Tell us the biggest mistake you had through building and promoting your SaaS and what you’ve learned from it.
We haven’t made any massive mistakes so there’s not really anything to report on that front. For me personally, not working hard enough at key moments maybe but it’s a small thing. If I had to pick something, I’d go with not giving SEO the attention it deserved early enough.
If you had to start Better Proposals today, what would you do differently?
Seriously – nothing. Everything we’ve done in the past has got us to this incredible point. Any other combination of things might not have. Even an obvious answer like “start sooner” – I wouldn’t even say that because everything we did from 2012 – 2015 when we launched taught us so much about the proposal process for 50/60k deals when for the prior 8 years of being in business, we’d only been doing 5k websites.

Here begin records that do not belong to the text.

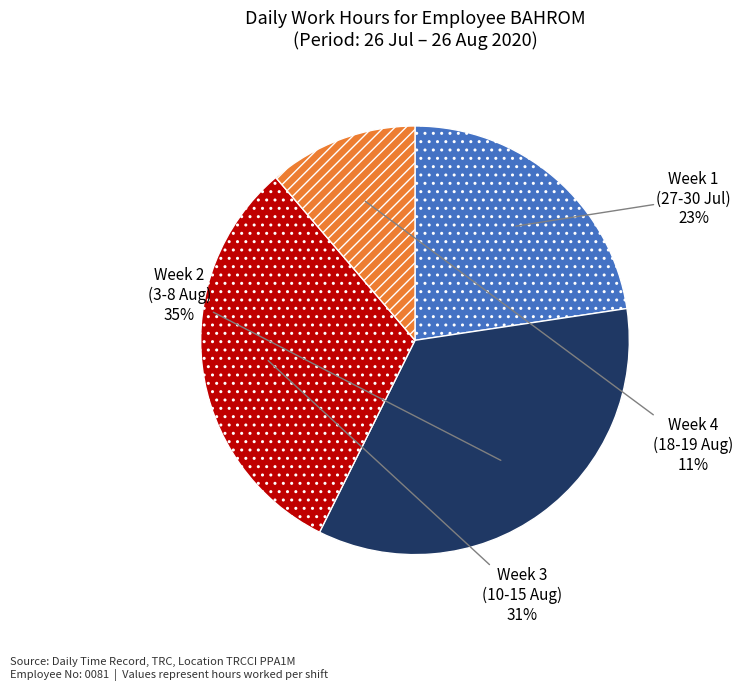

Is there a majority slice in this chart?

No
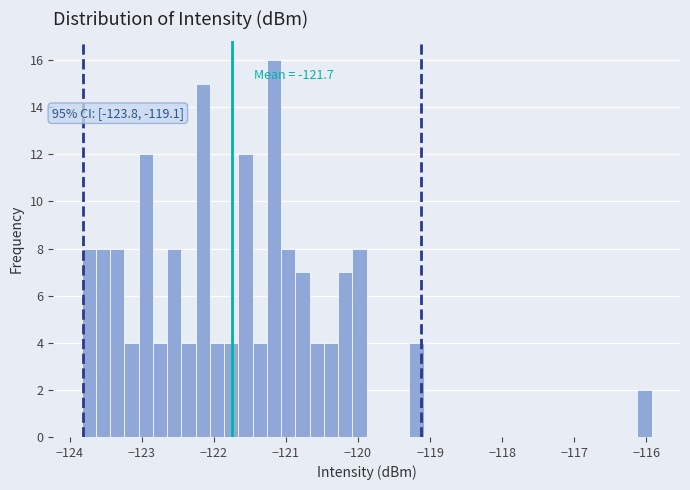

Read against the x-axis, roughly where is the centre of the tallest bar?

-121.2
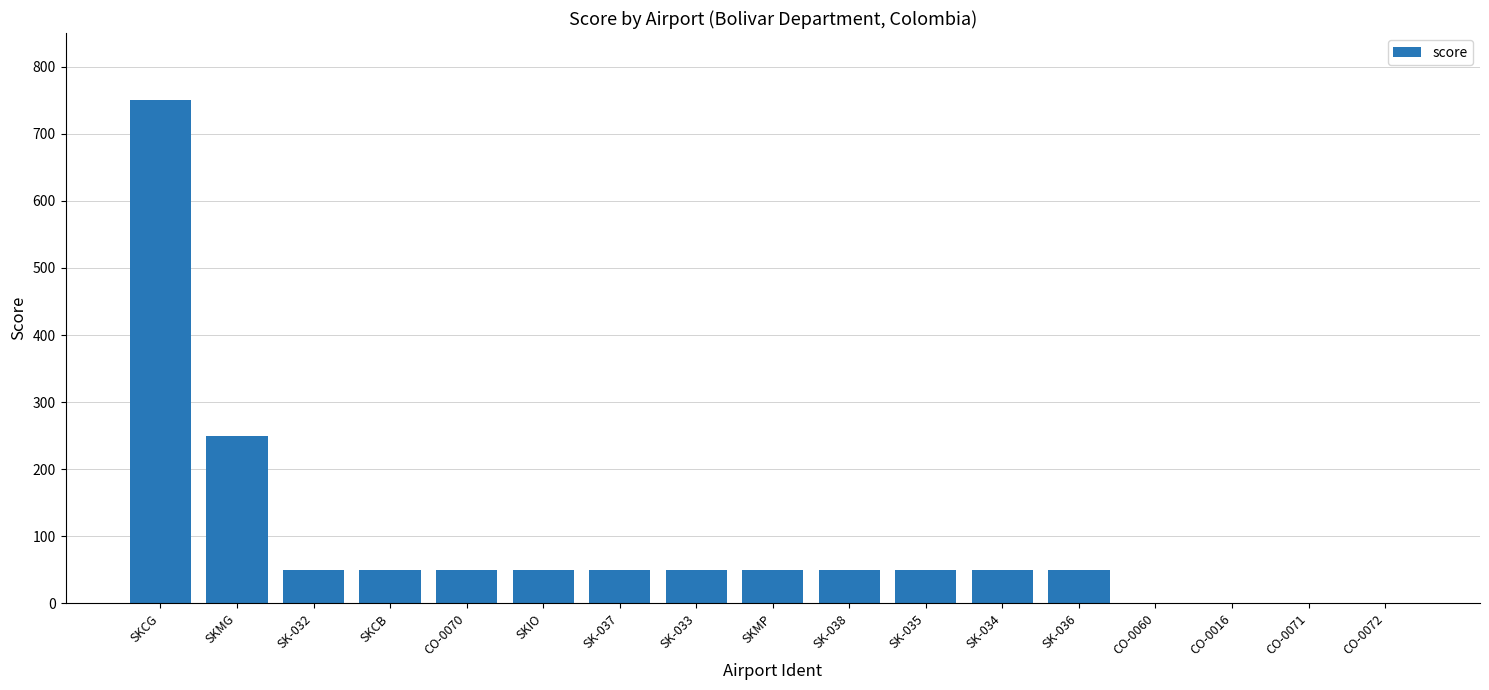

What is the maximum value shown in the chart?

750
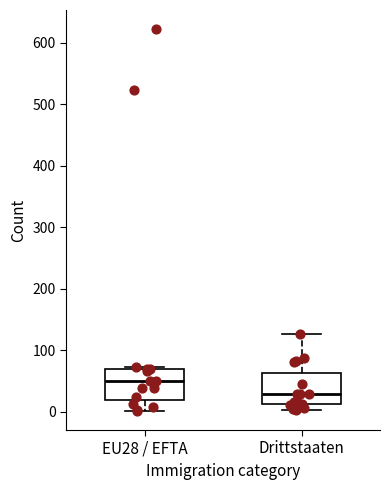

Where is the upper edge of the box for Drittstaaten on the y-axis? The values are not printed on the chart, so give them approximately, as read against the axis.

60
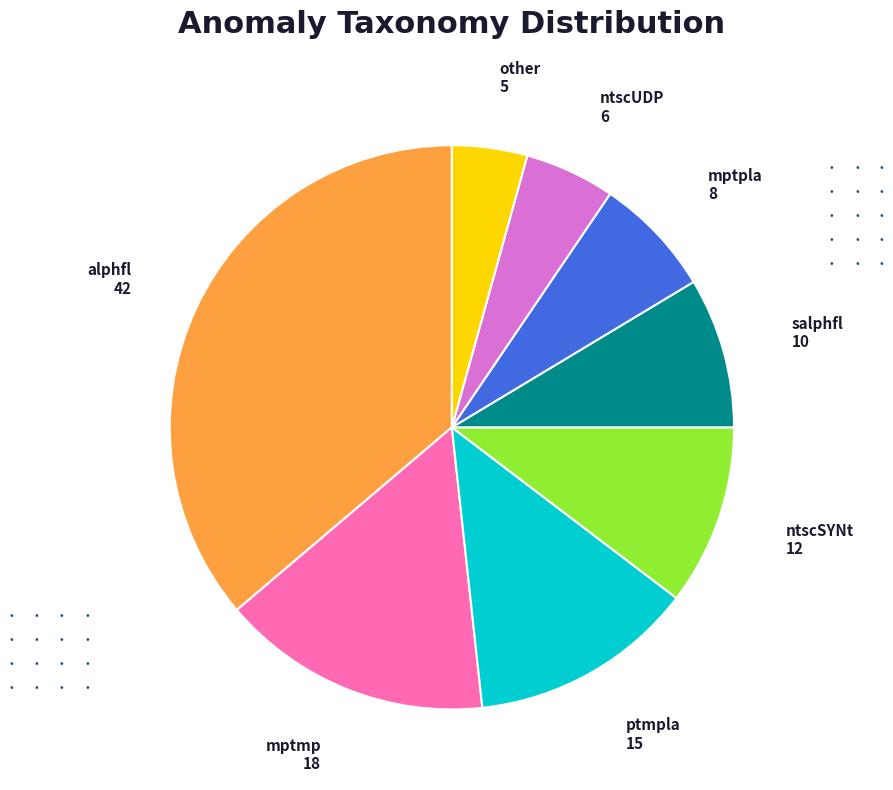

Is there any slice that represents more than half of the pie?

No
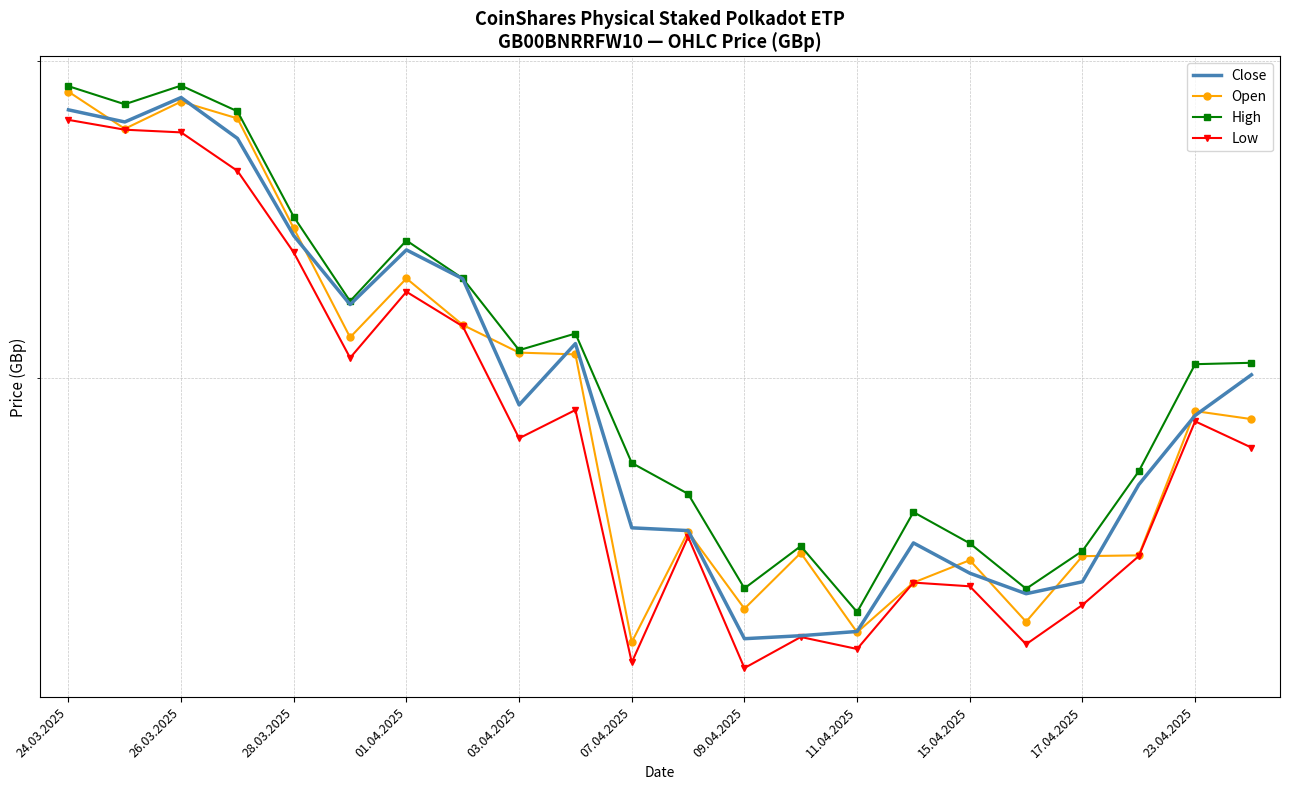

How many lines are shown in the chart?

4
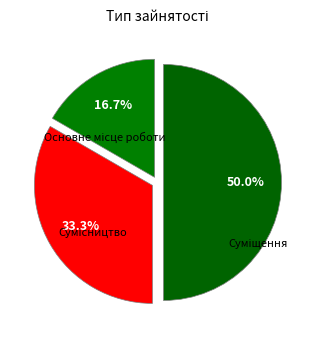

Is it true that Основне місце роботи is 17% of the pie?

True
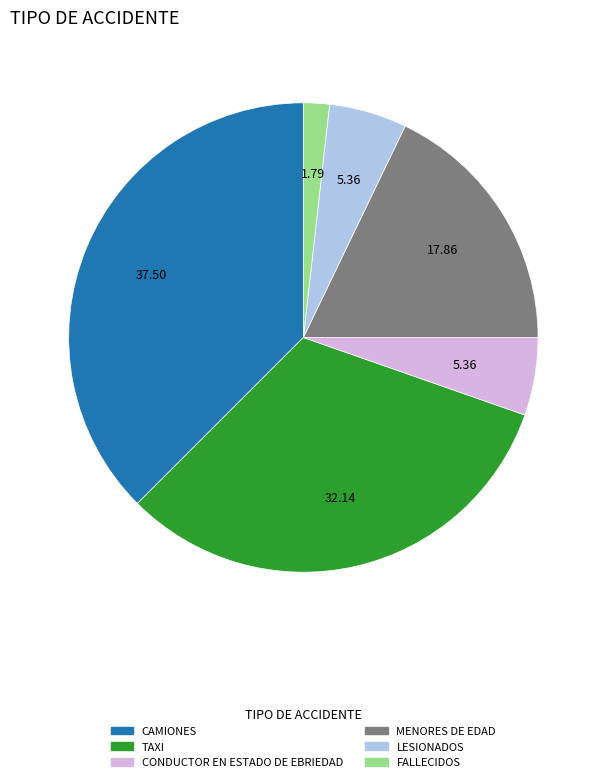

The CAMIONES slice represents 38% of the pie. True or false?

True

We also learned how to deal with client requests on a deeper level, their demands etc. It also gave us the funding to start Better Proposals. If we’d started 3 years earlier I suspect we would have fucked it up somehow. Timing is everything and I don’t truly think the world would have been ready for our product that early. I still think it’s too early for the proposal business. So many people still do things in Word/Email and we (our market) still has tens of millions of potential customers out there. That’s why I don’t really look at Bidsketch/Proposify/PandaDoc as competition. Of course, they are but I look at Microsoft Word more as our competition.
Lastly, I don’t think it really serves to look at what you could have done differently. I mean, what can I do about it now? Nothing. The best thing you can do is look at where you want to get to and take the steps to get there. That’s it. Don’t take sideways steps, just walk directly towards the thing you want.